1. Field of the Invention
The present invention relates to a permanent magnet motor with a rotor, particularly suitable for the drive of a hand-held electric power tool and, more specifically, to a rotor of the permanent magnet motor.
2. Description of the Prior Art
The rotors of permanent magnet motors of this type have a plurality of circumferentially distributed permanent magnets which are driven in the rotating magnetic field of a stator when used appropriately in brushless permanent magnet motors. The permanent magnets are fixed in a known manner on their base body, which is preferably formed as a stack of lamellas, which sometimes is referred to as “yoke,” by gluing, plastic injection molding or by mechanical means.
According to German Publication DE 103 49 442, the permanent magnets having a certain tolerance and which are provided beforehand with baked lacquer coatings are glued to the yoke by re-melting in order to avoid plastic injection molding, which is difficult to control.
Fan blades, which are formed at an end side of an injection-molded rotor, are known from German Publication DE 44 30 073.
According to U.S. Pat.
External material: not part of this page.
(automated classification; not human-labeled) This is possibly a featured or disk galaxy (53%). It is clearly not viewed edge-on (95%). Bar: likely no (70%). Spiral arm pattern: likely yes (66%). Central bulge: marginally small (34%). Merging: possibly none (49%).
No. 6,047,460, a rotor of this type has four axially extending permanent magnets which are circumferentially distributed in a symmetrical manner and which are inserted into receptacles of an assembled yoke having axially stacked and (with the exception of the axial end caps) identically oriented sheet lamellas with a coaxial inner hole and, respectively, four closed recesses. As only two diametrically opposite recesses are mirror symmetrical with respect to one another, the sheet lamellas are rotationally symmetrical by pairs (rotated by 180°) but not by fours (rotated by 90°). Since the receptacle shape, as such, is the same in circumferentially adjacent receptacles but is not oriented in a radially mirror-reflected manner, associated homogeneously formed permanent magnets can only be used with circumferentially alternating magnet orientations, which is necessary for the rotating operation of the permanent magnet motor. Since the permanent magnets are shrinkage-fitted in a positive engagement into the yoke, which is heated beforehand, mass tolerances of the permanent magnets are not permissible in practice.